Teams of designers have developed biomimicry practice technologies, replicating the subtle symbiotic relations of Mycelial Fungi.  These technologies allow users to anticipate the needs of others and distribute appropriate knowledge and other resources to those in need .  This is executed through “filtered web” personalised AI models allow people to “instinctively” find others for various purposes and communicate essentially telepathically, ”syncing their brains like a neural network”.

A “non UI” mycelial technology, which has all the benefits of cozy web spaces without leaving people in the dark forest to “get eaten”

My Speculative UX Practice

“Mercurial Data aims to create meaningful and impactful experiences within or towards others. To understand how technology and society intersect with design and produce experiences often through situationist knowledge. Valuing the desires and needs of real people over profit incentive or any other platform capitalist driven standard.

We facilitate, design and build the structure of digital peer to peer networks , to ensure that sectors of human life are not commodified through extraction of personal data into centralised platform capitalist networks. Instead , people can exchange data in a decentralised manner for those they think could benefit from their knowledge, experiences or resources.”

Speculative Portfolio

My speculative Portfolio is an Virtual Space, inspired by 3D RPG Games . It is a conversational dialogue interface and piece of storytelling . The user is taken through projects in a linear historical timeline. An “ANTI RPG RPG” , the user navigates a linear storyline, with little input themselves that significantly impacts the result of the storytelling. I control how my work is presented but the interface itself feels more like a game . Narrative telling that engages the user through emotive language, direct address. This engages them with the brand voice , conceptual and political aims of my projects (such as cyber-feminist related topics).

Speculative Projects

We take this concept of mutual aid within online spaces and extend it to people instinctively receiving empathic signals to their mind when those in their “mutual experience network” are experiencing health issues. Mimicking that of the Mechanotransduction of spiders nervous system , their relationships to their webs . We instinctively “feel” in our bodies when someone of similar experience to us in in need of our situationist knowledge of socially unaddressed topics , of which lack of knowledge on one’s health issues is causing great pain. These cues are received through wearable technologies that trigger the nervous system.
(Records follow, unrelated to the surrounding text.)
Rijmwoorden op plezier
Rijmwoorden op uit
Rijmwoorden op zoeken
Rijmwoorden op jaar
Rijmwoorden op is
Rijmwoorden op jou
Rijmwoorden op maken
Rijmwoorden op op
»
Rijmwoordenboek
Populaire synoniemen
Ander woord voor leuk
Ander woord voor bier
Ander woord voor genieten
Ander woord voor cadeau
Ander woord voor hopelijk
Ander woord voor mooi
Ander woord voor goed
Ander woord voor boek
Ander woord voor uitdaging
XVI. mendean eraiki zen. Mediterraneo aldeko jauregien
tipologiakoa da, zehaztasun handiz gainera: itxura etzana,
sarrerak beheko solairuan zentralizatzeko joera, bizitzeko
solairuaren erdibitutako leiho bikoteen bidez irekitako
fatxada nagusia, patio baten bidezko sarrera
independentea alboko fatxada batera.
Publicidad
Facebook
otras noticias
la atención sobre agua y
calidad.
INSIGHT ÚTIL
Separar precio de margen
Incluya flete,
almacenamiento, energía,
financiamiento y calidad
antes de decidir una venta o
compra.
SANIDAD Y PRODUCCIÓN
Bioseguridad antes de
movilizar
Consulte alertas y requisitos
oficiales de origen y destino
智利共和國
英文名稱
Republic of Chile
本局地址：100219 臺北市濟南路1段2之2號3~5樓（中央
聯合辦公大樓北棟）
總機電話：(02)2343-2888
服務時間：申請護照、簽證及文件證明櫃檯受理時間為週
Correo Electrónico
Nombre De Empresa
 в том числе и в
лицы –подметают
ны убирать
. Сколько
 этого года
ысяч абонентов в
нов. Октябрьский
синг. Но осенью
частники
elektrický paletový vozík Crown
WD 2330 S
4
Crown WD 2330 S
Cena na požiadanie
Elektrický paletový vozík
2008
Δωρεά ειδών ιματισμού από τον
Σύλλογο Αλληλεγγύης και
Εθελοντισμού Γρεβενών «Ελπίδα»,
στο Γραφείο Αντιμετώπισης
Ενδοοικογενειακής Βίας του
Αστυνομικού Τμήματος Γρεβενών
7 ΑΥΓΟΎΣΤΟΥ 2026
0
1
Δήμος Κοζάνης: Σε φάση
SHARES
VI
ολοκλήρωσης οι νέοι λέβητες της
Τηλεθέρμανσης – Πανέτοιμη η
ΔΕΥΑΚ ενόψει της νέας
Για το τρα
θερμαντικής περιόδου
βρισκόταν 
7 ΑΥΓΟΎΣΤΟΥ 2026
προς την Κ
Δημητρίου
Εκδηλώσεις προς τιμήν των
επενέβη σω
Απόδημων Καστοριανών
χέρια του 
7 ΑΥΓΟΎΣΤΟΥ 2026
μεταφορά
Inspired by the resourcefulness and passion of millennial fan blog tumblr, individuals in their teens self teaching themselves “HTML and Javascript just to make smut blogs” or “Harry Potter fan accounts” , this online network allows users to build spaces to their own liking and preferences relating to cozy web interest based “areas” . Users mutually world build online communities through “improv storytelling ” cues which are created live generatively. These spaces operate in a variety of interfaces depending on the interests of the community, from simple stack formatted social media to virtual 3d spaces. Through working together to create spaces related to mutual interests, users get to know those in their community through how they experiment and create new features for the interface/social online space itself.

When existing in academic settings like medical school, university etc , users instinctively can "intuit" those with their research interests in physical environments through XR, as well as intuiting their values in mind. This allows users to share information willingly, knowing they can trust those they are interacting with. Additionally they can send money and resources to projects they truly care about through interfaces discreetly. People of marginalised groups can feel kinship and have discussion on topics they are passionate about , in physical setting where they may not always feel safe to publicly express themselves. This is executed through wearable XR technologies that allow the user to view map interfaces, augmented reality chat and search clickthroughs to find people they feel safe with.